Problem - Pick out each line in the rows below that contains the string "azim", and copy those lines out in full.

Given records -
============================================================
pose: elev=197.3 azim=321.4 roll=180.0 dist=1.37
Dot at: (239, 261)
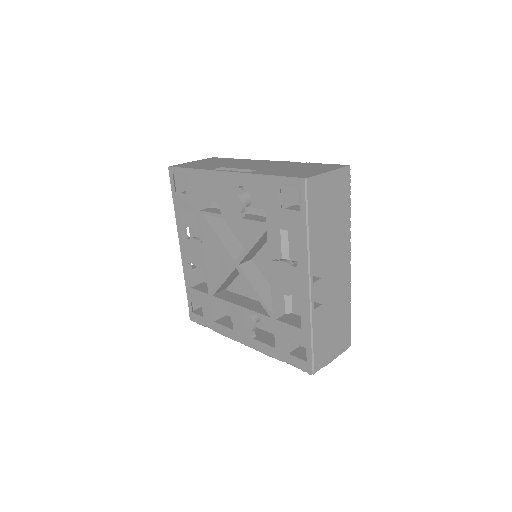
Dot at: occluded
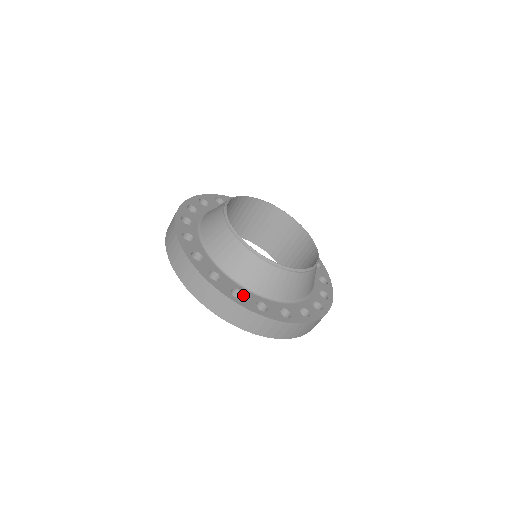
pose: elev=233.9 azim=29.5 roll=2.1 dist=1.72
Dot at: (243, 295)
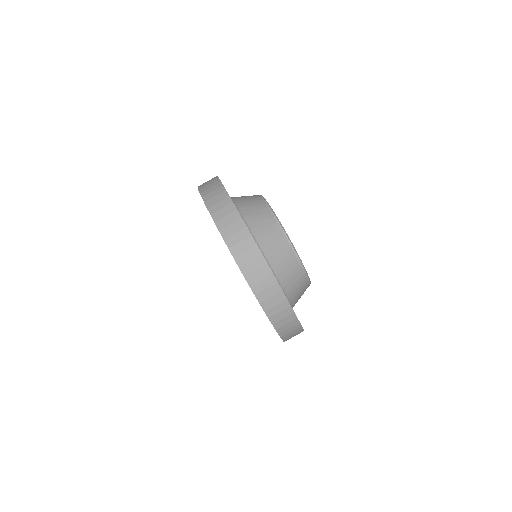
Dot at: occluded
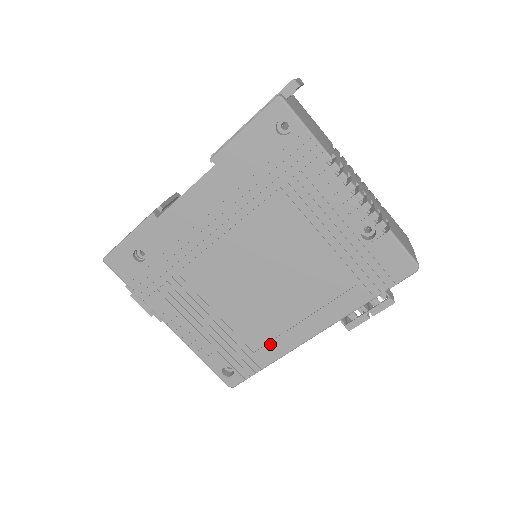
============================================================
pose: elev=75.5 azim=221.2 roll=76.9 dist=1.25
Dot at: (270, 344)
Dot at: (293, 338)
============================================================
Reply -
pose: elev=197.3 azim=321.4 roll=180.0 dist=1.37
pose: elev=233.9 azim=29.5 roll=2.1 dist=1.72
pose: elev=75.5 azim=221.2 roll=76.9 dist=1.25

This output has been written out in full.